Ineffective Assistance of counsel deems a trial proceeding as unjust. An attorney’s conduct on strategy and tactic all make dangerous presumptions of competent and capable performance. Thus, the Supreme Court has recognized the practical Assistance of counsel as mandatory to the sixth amendment guarantee (McMann vs. Richardson, 1970). Knowles vs. Mirzayance, 2009, in the ineffective ruling Assistance of counsel, it can be used to reverse a ruling deemed unfair if it were different. For death penalty cases, the standards are even higher. In a case with gross misconduct with defense attorney failing to investigate the defendant’s troubled background, new sentencing was ordered (Wiggins v. Smith, 2003). Practical Assistance of counsel incorporates court trials and pretrial stages of criminal prosecution, leading to plea bargain resolution. Missouri vs. Frye and Lafler vs. cooper signaled a shift in sixth amendment jurisprudence to encompass the plea bargain as part of the criminal justice system.
Victim Impact Statements are information oral or written of crime impact on the victim. These statements are used to convince the court to give severe sentences, although appeals for leniency happen occasionally. Victims offering their statements during trial usually should not uninterrupted. In two instances, Booth vs. Maryland (1987) and South Carolina vs. Gathers (1989), the court deemed unconstitutional victim impact statements for capital cases. Victim impact statement imposed an unacceptable risk of jury unjustly giving a death penalty. Prosecutors swaying the jury emotionally for a death penalty after the victim’s grandmother offered an emotional victim impact statement (Payne vs. Tennessee, 1991).

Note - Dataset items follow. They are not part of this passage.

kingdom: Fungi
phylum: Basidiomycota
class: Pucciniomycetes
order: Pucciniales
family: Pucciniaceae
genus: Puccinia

U.S supreme held that ‘on the scene assessment of probable cause person arrested should be arraigned before a magistrate for judicial determination of the probable cause. Initial Appearance is also referred to as initial hearing or Gerstein hearing, which statutes offer it should be immediately. In the county of riverside vs. McLaughlin (1981), the Supreme Court allows this to should happen within 48 hours after warrantless arrest.
Commonly called the Brady rule, the U.S Supreme Court held that suppression of moderate evidence, after a request by accuse, by the prosecution deemed as a violation of due process (Brady vs. Maryland, 1963). The prosecution is under no obligation to give anything deemed exculpatory information. The Brady rule only applies to relevant evidence. A reasonable probability is required for any exculpatory evidence to be provided.
An offender pleads guilty to criminal charges with intent to receive leniency from the state is the process of plea bargaining. The plea bargain can be charge bargaining, sentence bargaining, or count bargaining. Count bargaining is where offenders plead guilty for one or more counts in charges, and the prosecutor dismisses the rest of the charges. Secondly, charge bargain. The offender pleads guilty to a less severe charge than initially convicted. Sentence bargaining, the defendant’s guilty plea, is in exchange for leniency during sentencing. The defendant is offered a less sentence on the maximum offense penalty.